Mesoscale lens design impact on sub-wavelength terahertz imaging resolution

Abstract

[EN]Terahertz (THz) technology has garnered significant interest due to its unique capability to penetrate non-metallic materials and deliver detailed spectral data, making it highly adaptable for applications such as medical imaging, security screening, quality assurance, and high-speed communications [1]. However, conventional THz imaging systems often face limitations in spatial resolution due to the diffraction limit imposed by their relative long wavelengths. This constraint poses a significant challenge in developing practical THz imaging and detection systems for real-world use [2]. To address these limitations, various methods to enhance THz detection have been reported [3]. One particularly promising approach is the so-called terajet effect [4-9], which employs mesoscale dielectric particles, with dimensions comparable to the wavelength, to focus THz waves beyond the diffraction limit. This method is akin to the photonic nanojet effect observed in the visible spectrum but adapted for THz frequencies [6]. The terajet effect creates a tightly focused, high-intensity beam that significantly enhances the localization of the electromagnetic field [4]. By concentrating THz beams into sub-wavelength regions, this effect not only improves field localization but also boosts detector sensitivity, offering a potential solution to the resolution challenges of traditional THz systems.
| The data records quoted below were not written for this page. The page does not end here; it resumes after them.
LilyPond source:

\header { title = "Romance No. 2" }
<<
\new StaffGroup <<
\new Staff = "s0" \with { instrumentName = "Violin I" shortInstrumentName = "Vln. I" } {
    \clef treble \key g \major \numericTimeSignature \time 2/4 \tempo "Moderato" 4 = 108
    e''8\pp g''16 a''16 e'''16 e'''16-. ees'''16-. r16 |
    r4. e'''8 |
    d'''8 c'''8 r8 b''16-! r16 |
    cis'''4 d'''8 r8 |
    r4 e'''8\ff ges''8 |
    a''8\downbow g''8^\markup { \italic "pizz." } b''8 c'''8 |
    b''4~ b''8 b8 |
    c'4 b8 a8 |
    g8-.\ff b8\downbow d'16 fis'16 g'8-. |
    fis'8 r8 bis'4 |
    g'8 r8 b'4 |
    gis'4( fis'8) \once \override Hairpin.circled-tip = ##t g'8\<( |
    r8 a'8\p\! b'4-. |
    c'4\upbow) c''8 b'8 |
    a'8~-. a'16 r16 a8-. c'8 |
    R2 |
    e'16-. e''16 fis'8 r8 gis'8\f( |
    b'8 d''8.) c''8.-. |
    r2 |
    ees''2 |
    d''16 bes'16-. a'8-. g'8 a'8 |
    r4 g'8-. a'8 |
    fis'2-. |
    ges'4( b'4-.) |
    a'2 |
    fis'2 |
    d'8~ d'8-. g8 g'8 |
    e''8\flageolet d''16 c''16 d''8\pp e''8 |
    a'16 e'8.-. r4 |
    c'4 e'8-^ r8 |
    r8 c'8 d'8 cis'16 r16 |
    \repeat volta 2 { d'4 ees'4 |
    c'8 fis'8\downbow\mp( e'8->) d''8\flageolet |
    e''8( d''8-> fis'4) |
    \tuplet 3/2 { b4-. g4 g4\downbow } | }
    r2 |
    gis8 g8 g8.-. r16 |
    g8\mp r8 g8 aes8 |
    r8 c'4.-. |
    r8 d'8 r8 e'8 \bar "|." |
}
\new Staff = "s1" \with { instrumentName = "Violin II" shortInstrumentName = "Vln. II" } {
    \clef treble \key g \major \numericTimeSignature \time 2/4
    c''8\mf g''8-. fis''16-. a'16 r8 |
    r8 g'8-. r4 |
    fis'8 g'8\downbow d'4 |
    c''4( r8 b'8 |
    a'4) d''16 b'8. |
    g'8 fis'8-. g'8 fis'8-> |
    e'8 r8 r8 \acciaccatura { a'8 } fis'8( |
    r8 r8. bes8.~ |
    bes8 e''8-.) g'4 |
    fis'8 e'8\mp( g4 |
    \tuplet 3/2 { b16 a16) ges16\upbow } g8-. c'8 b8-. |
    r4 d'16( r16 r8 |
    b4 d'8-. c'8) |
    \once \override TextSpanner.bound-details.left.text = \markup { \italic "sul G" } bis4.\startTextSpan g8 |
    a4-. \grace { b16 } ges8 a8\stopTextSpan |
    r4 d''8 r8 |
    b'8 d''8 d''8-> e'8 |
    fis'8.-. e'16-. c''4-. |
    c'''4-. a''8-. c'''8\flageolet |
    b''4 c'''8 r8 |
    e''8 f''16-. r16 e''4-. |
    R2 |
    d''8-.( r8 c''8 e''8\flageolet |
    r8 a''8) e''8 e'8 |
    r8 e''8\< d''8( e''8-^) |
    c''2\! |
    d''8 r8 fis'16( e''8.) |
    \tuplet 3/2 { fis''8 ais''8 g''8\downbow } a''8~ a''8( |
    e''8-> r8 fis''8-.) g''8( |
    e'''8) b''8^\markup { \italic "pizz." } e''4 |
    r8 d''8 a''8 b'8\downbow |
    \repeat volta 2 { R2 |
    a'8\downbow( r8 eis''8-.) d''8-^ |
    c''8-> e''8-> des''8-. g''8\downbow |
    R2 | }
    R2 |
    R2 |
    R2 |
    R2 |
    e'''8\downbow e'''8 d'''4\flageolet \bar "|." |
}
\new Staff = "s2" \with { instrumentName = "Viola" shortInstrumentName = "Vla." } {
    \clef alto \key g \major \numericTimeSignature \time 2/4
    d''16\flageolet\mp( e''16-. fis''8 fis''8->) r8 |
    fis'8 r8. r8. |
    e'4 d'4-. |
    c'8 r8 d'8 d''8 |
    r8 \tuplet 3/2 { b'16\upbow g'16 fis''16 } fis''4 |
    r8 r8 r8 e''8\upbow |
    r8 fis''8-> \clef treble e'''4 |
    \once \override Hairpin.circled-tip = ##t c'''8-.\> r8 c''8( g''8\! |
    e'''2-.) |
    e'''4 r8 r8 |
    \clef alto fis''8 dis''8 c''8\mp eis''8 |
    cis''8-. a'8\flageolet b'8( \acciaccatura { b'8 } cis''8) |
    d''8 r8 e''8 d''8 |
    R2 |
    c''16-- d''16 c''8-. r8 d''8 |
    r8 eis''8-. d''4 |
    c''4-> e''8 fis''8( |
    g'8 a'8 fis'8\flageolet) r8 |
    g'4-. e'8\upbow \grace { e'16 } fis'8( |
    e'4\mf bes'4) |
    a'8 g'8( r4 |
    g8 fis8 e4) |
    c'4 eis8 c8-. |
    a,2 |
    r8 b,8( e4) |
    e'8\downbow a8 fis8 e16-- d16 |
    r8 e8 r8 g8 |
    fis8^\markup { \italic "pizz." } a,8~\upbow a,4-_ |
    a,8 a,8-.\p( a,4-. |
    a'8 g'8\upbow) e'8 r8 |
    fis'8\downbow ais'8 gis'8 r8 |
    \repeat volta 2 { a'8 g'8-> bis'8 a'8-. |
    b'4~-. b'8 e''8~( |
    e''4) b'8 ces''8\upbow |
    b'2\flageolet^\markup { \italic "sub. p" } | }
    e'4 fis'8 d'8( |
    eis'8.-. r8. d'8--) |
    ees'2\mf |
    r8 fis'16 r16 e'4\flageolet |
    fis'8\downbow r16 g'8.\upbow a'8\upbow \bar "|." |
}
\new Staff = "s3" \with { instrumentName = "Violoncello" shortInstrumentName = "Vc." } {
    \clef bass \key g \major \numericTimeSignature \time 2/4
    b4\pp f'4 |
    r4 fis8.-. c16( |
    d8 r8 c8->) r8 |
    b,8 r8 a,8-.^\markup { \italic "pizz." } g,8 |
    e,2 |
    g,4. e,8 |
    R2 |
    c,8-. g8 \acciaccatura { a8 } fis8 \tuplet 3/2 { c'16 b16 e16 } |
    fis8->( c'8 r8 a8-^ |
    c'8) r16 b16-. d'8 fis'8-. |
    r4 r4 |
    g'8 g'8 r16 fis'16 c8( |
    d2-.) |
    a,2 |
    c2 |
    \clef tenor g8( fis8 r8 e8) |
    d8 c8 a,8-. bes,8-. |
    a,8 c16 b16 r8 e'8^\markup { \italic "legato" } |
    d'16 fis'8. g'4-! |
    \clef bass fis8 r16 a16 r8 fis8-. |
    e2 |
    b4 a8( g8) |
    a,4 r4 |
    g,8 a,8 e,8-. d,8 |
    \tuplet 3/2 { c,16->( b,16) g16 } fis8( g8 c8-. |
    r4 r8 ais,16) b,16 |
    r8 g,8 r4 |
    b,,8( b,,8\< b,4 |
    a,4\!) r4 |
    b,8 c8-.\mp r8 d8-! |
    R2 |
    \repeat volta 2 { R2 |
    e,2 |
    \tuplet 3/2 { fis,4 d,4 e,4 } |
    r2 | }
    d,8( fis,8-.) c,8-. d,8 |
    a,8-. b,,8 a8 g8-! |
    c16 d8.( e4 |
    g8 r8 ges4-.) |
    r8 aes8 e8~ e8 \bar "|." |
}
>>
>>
Previous research has primarily focused on simple geometries like spheres [7] and cuboids [8], while these studies have explored a particular lens geometry, a systematic experimental comparison of different shapes of lenses across multiple frequencies has not been explored yet. This report aims to address that gap by systematically studying the impact of lens shape and size on the terajet effect by fabricating and testing PTFE lenses of various geometries at frequencies of 0.15 THz and 0.3 THz. Our findings suggest that optimizing THz imaging and detection systems requires tailored lens designs, as there is no one-size-fits-all solution. This work provides valuable insights into enhancing THz imaging and detection through strategic lens design.